Getrennte Nachbarn
Seit dem 1. Januar 2007, dem Beitritt Rumäniens zur EU, reißt der Besucherstrom vor der rumänischen Botschaft in Chisinau, der Hauptstadt der Republik Moldau, nicht ab. Wer in den benachbarten „Bruderstaat“ einreisen will, braucht nun ein Visum - ein Novum in der Beziehung zwischen beiden Ländern, für das die moldauischen Bürger wenig Verständnis aufbringen. Das Visum sei sehr schwierig zu bekommen, erzählt ein alter Mann aus dem Dorf Balti, das im Norden des Landes liegt, vor dem Konsulat. „Noch im Dezember war alles ganz einfach: ich konnte meinen Reisepass nehmen und über die Grenze am Prut zu meinen Freunden nach Rumänien fahren. Und jetzt das. Das haben wir nun also von der EU. Fast so, als ob wir noch zur Sowjetunion gehörten.“
160 Kilometer sei er gefahren. „Vielleicht komme ich heute nicht mal mehr an die Reihe.“ Die rumänische Regierung hatte im Vorfeld die aufgebrachten Bürger der Nachbarrepublik zu beruhigen versucht. Es werde keine Probleme bei der Ausstellung der Visen geben, hieß es. Ein computergestütztes System sollte aufgebaut werden, das erstmals das Ausfüllen der Anträge online möglich machte. Doch mit einem Problem hatten die Verantwortlichen nicht gerechnet: die Menge der eingehenden Anträge.
Außerdem haben viele moldauische Bürger aus den ländlichen Gebieten keinen Zugang zum Internet.

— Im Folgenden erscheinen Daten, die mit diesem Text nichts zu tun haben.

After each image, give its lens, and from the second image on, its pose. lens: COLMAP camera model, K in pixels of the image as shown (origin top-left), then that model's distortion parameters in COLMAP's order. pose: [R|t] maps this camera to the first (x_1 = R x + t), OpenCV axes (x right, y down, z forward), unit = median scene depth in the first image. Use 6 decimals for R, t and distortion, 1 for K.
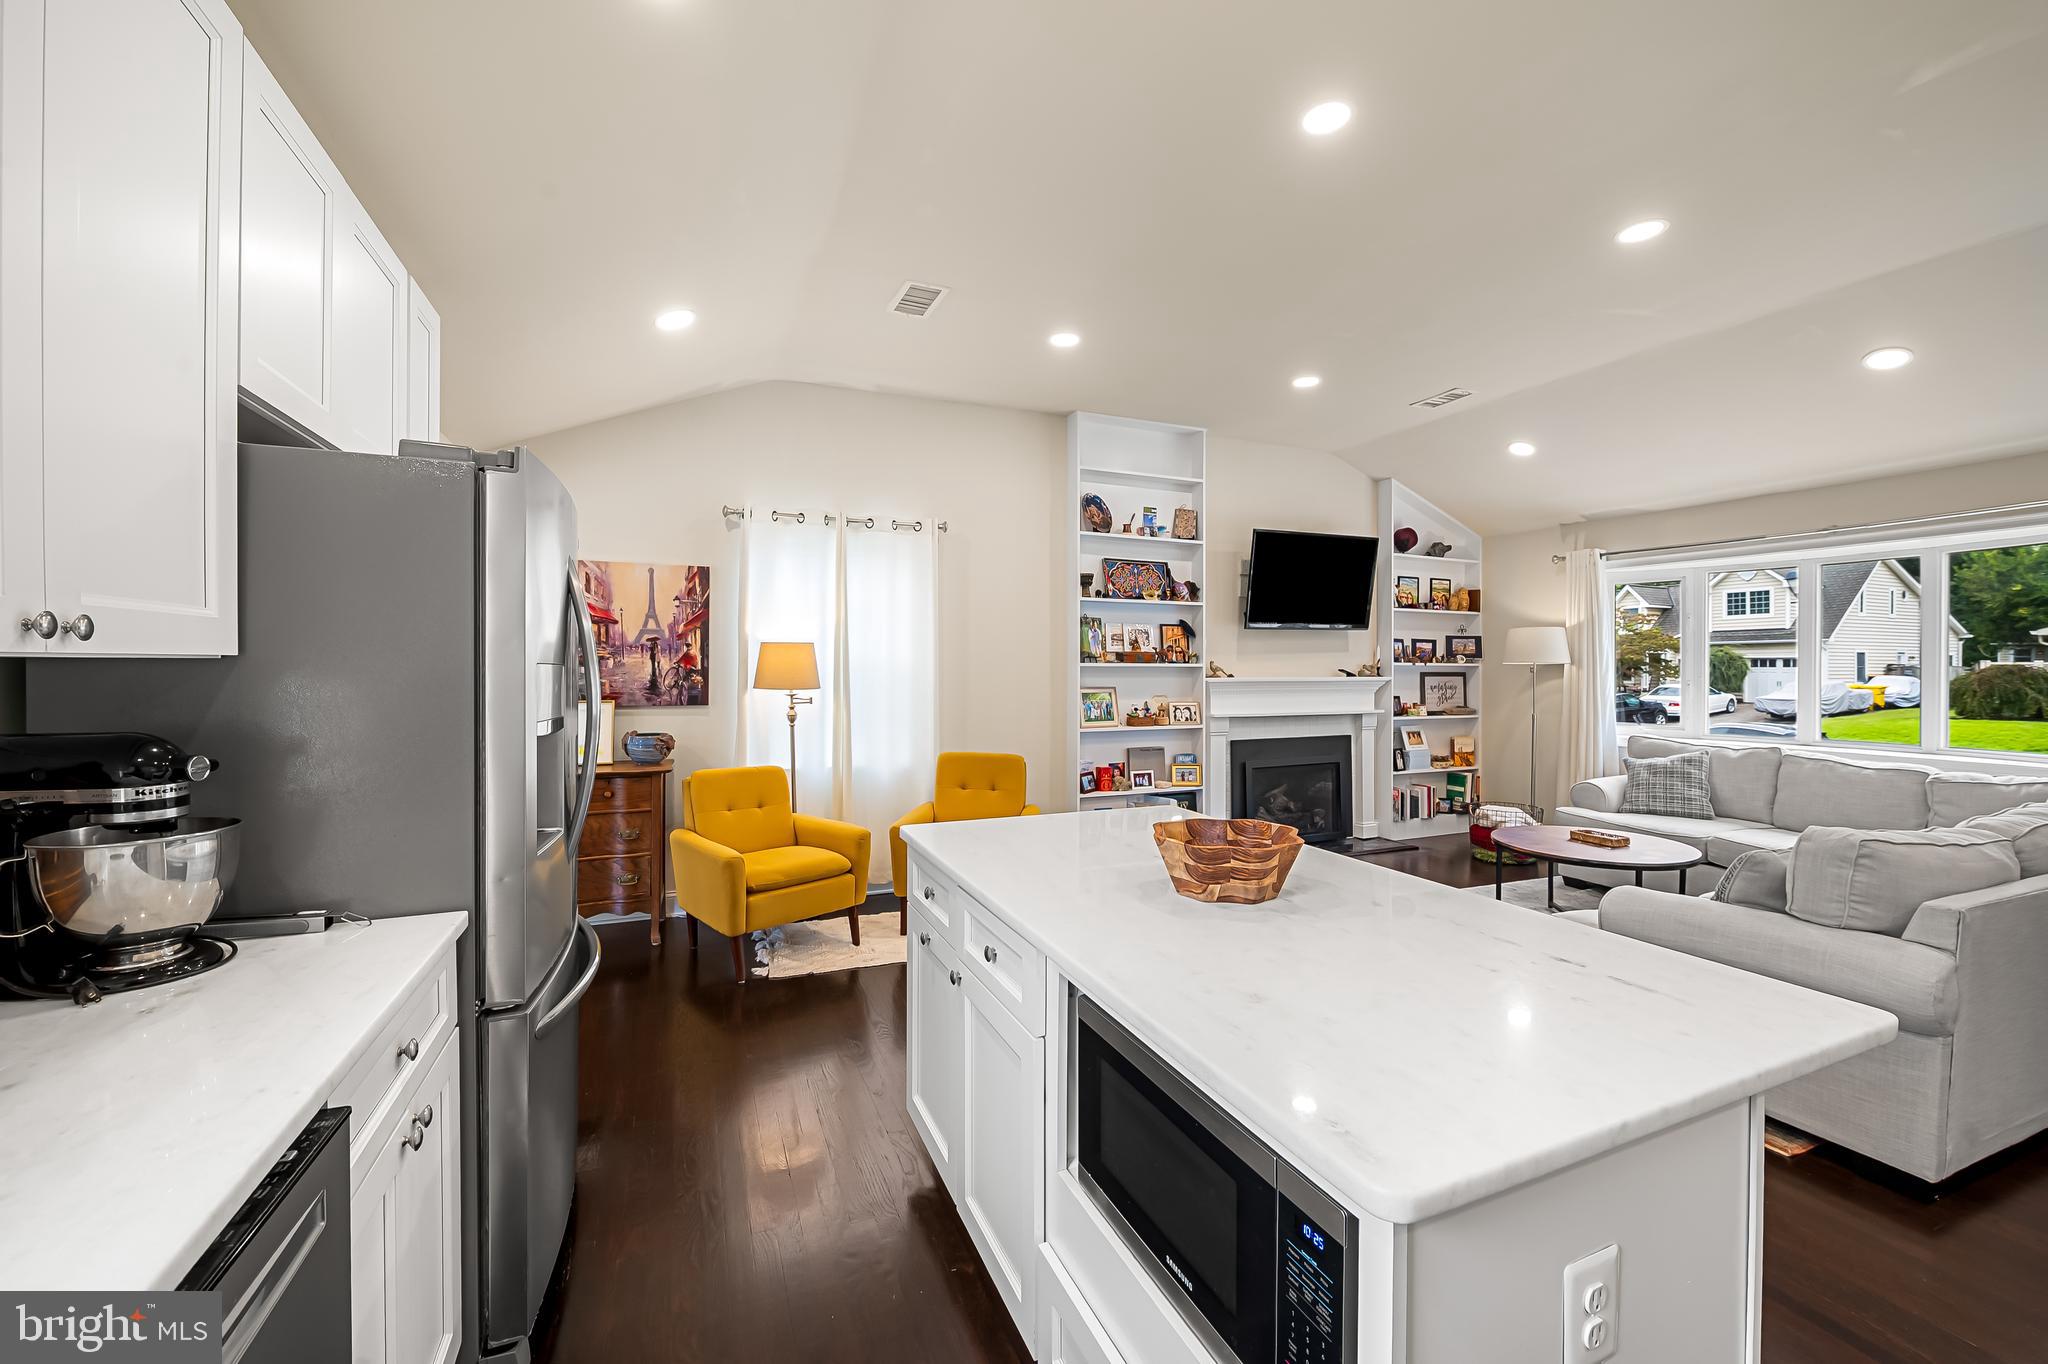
lens RADIAL K [[811.3, 0, 1026.9], [0, 811.3, 675.4], [0, 0, 1]] dist [-0.006984, -0.000348]
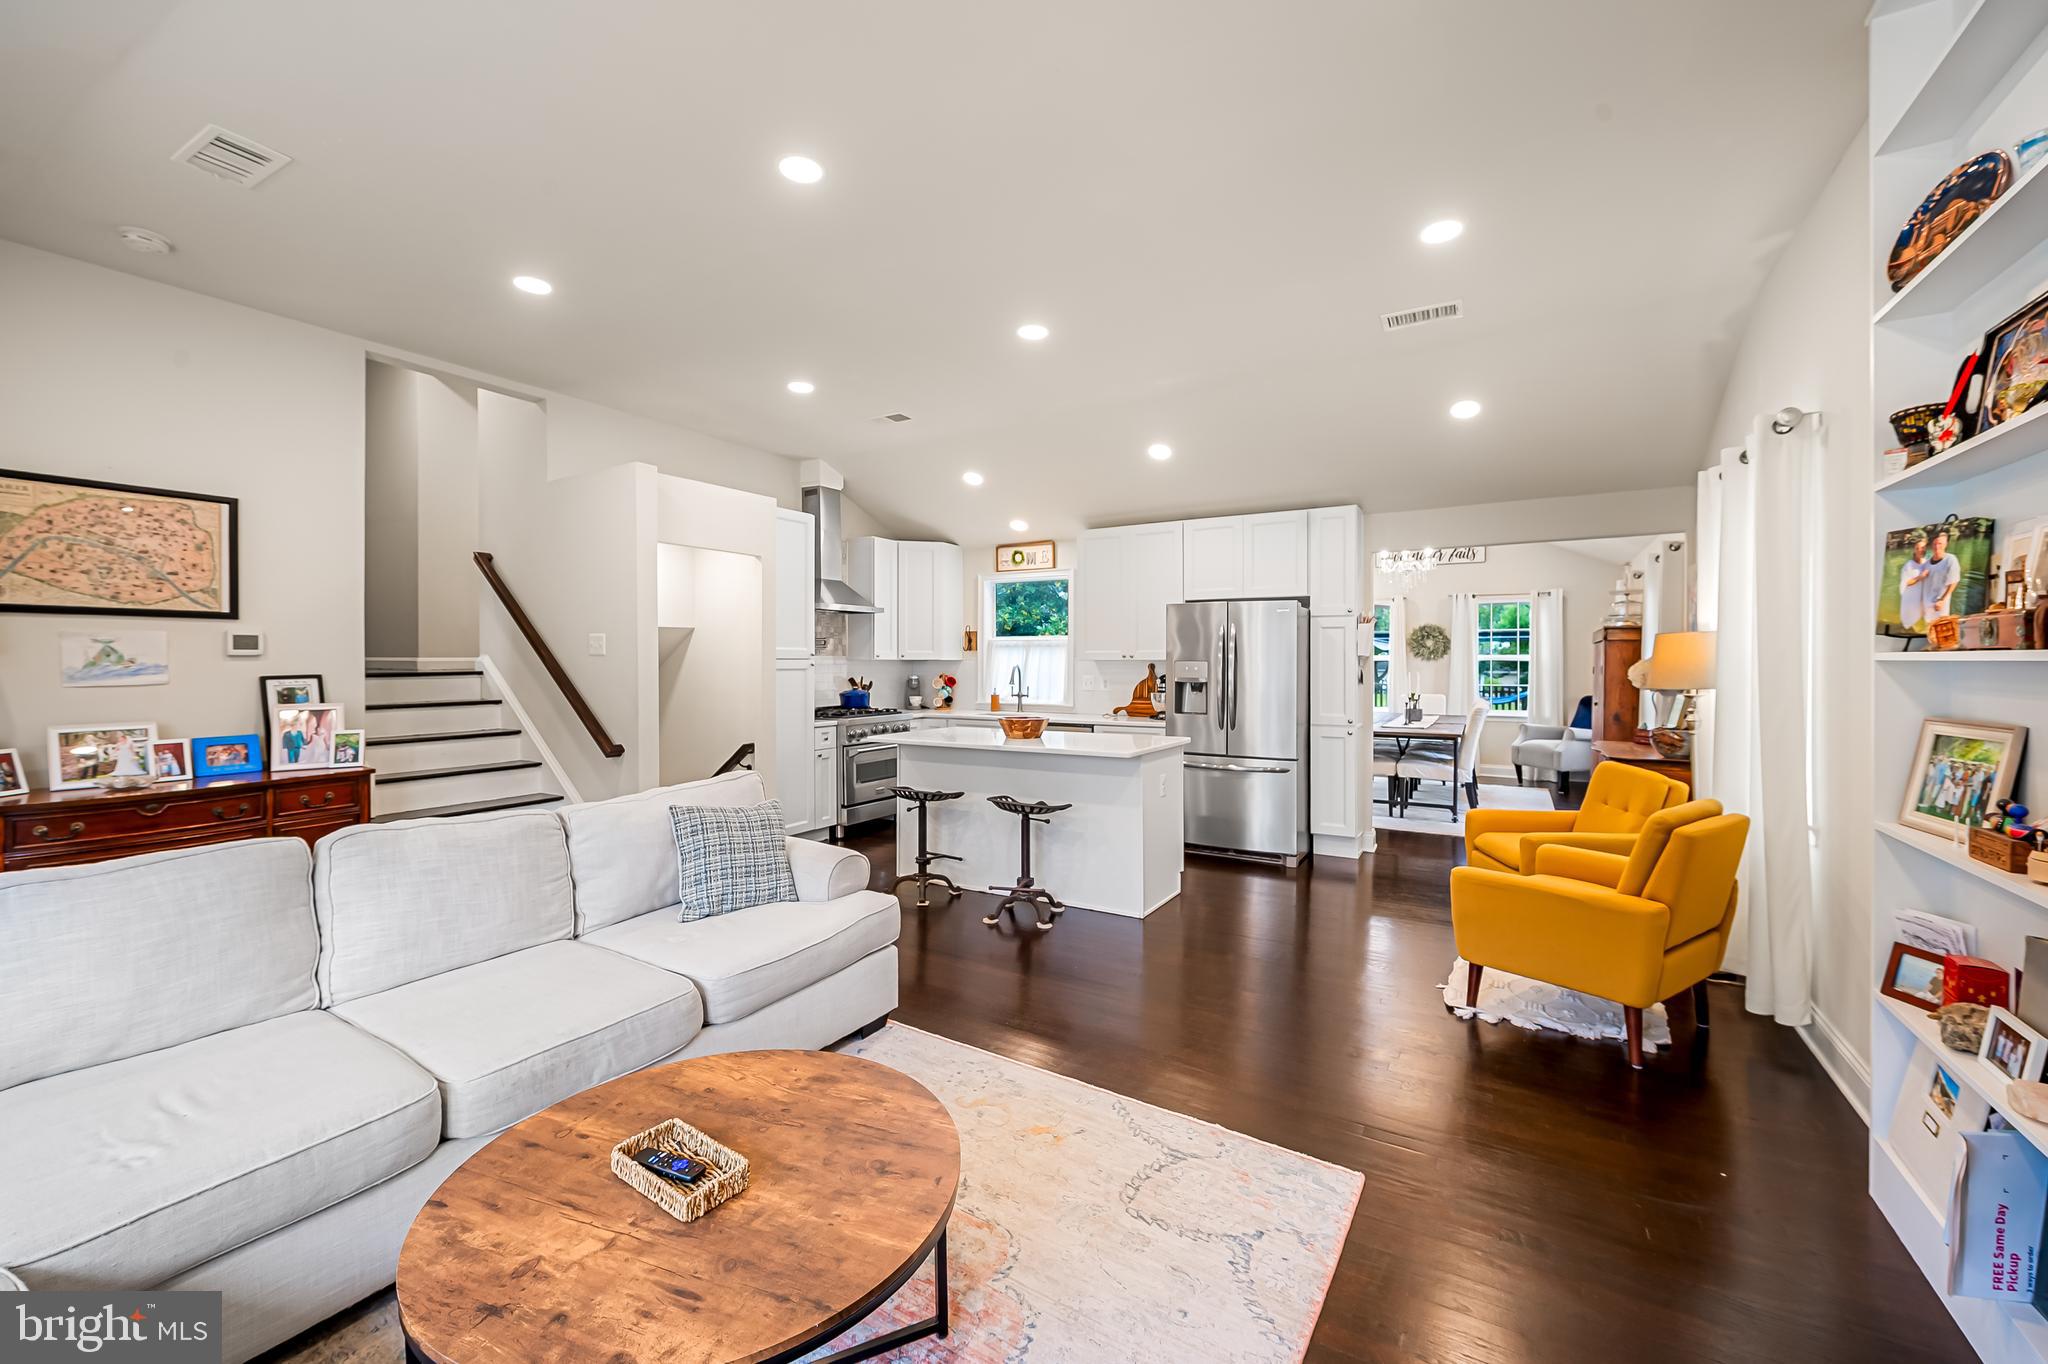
lens RADIAL K [[812.9, 0, 1027.8], [0, 812.9, 665.0], [0, 0, 1]] dist [-0.007011, -0.000134]
pose [[-0.809423, 0.000931, -0.587225, 0.605608], [-0.007841, 0.999892, 0.012394, -0.010494], [0.587173, 0.014637, -0.809329, 1.041669]]
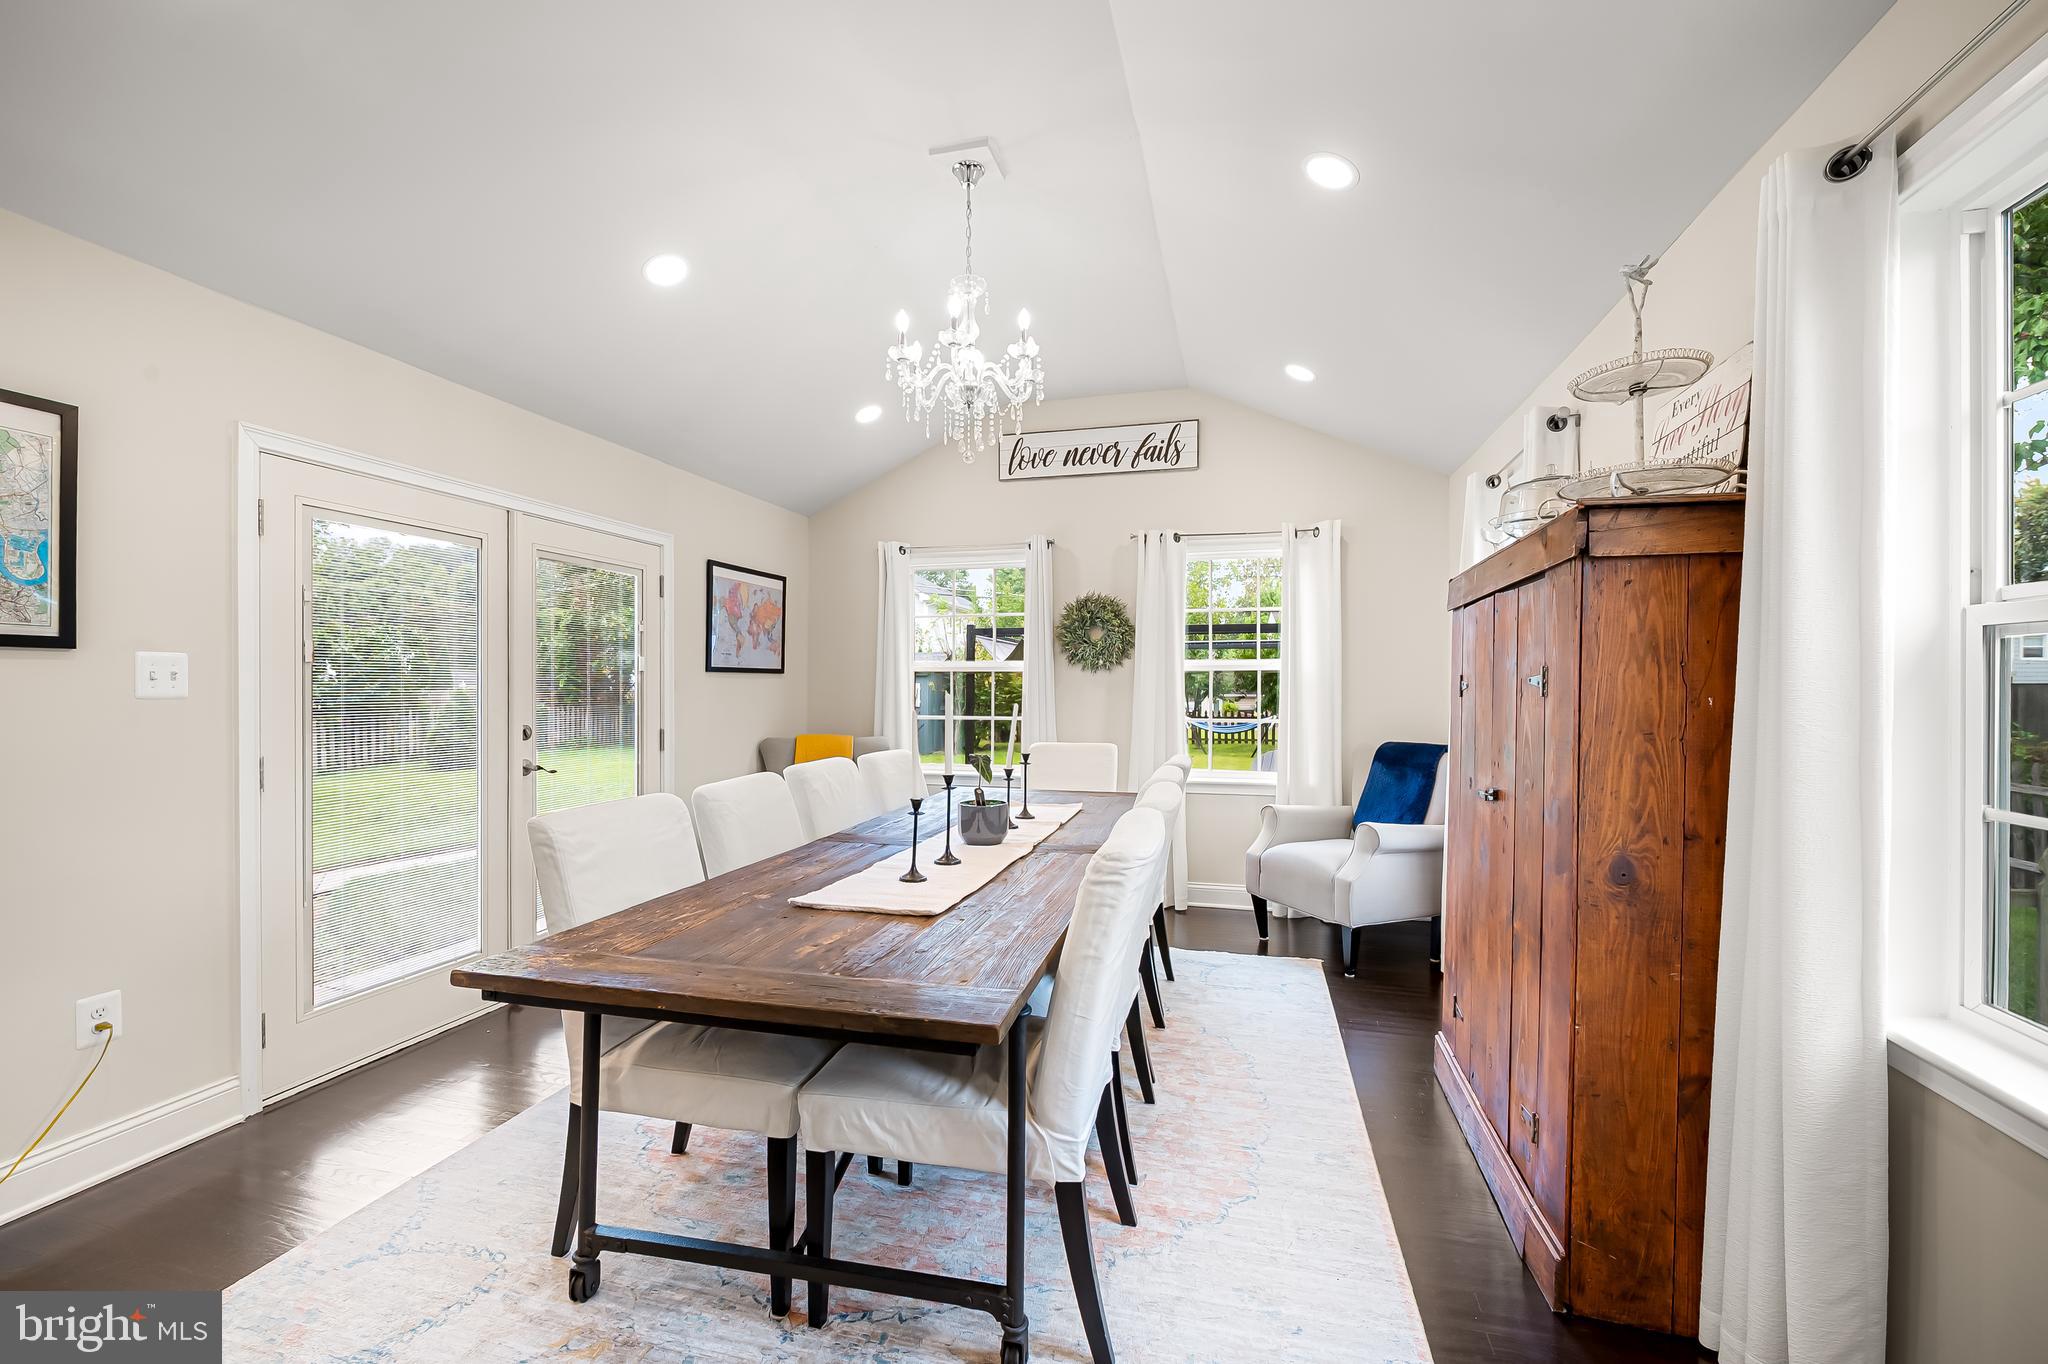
lens RADIAL K [[826.8, 0, 1034.4], [0, 826.8, 698.3], [0, 0, 1]] dist [-0.008649, -0.000306]
pose [[-0.612694, 0.010432, -0.790251, -0.435919], [-0.008207, 0.999775, 0.019561, 0.007370], [0.790277, 0.018471, -0.612471, 0.597317]]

So ist für sie ein Besuch in der Hauptstadt unabdingbar. Die Folge: Das einzige Konsulat im Land ist völlig überlaufen. „Diese Menge an Formularen schaffen wir einfach nicht“, stöhnt eine Mitarbeiterin des Konsulats. „Doch in den Augen der Wartenden sind wir die Schuldigen.”Davon konnte sich auch der rumänische Staatspräsident Traian Basescu überzeugen, der vergangenen Dienstag die moldauische Hauptstadt Chisinau besuchte. Sein Aufenthalt galt der Beilegung der Probleme bei der Visa-Erstellung.

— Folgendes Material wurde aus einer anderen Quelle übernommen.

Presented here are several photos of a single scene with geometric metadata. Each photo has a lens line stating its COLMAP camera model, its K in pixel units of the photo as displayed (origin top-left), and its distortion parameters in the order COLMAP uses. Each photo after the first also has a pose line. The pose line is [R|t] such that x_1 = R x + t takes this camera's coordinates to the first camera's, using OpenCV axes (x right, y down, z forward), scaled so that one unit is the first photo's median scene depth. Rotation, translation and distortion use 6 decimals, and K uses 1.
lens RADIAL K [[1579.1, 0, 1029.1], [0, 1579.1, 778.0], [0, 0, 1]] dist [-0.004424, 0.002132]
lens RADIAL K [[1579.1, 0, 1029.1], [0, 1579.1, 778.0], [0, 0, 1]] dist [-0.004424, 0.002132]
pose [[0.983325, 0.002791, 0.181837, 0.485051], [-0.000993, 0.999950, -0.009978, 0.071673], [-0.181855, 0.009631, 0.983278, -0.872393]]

Empfangen wurde Basescu von einer Demonstranten-Schar. “Eine Union”, “Rette uns” und “Nieder mit der Grenze am Prut” lauteten die Parolen, die auch der 42-jährige Ion M. skandierte. “Warum kann es bei uns nicht sein wie in Deutschland, wo sich alles zum Guten gewendet hat und eine Wiedervereinigung stattfand? Jetzt brauchen wir auch noch ein Visum.“ Basescu versicherte, die Probleme bei der Visaerstellung würden in den nächsten Tagen beigelegt. In einem Gespräch mit dem moldauschen Staatspräsidenten Vladimir Voronin wurde die Einrichtung zweier neuer Konsulate beschlossen – eines im Norden des Landes in der Stadt Balti, ein weiteres im Süden in Cahul. Bereits in zwei Wochen sollen sie in Betrieb genommen werden.
Voronin sprach seine Hoffnung aus, dass durch die Hilfe Rumäniens die langsame Angliederung an die Europäische Union und deren Institutionen gelinge. Immerhin bekam Rumänien von der Europäischen Union 123 Millionen Euro für Projekte in Aussicht gestellt, die zusammen mit der Republik Moldau und der Ukraine durchgeführt werden sollen. Diese Gelder sind für die Nachbarschaftspolitik von EU-Staaten und Nicht-EU Staaten vorgesehen.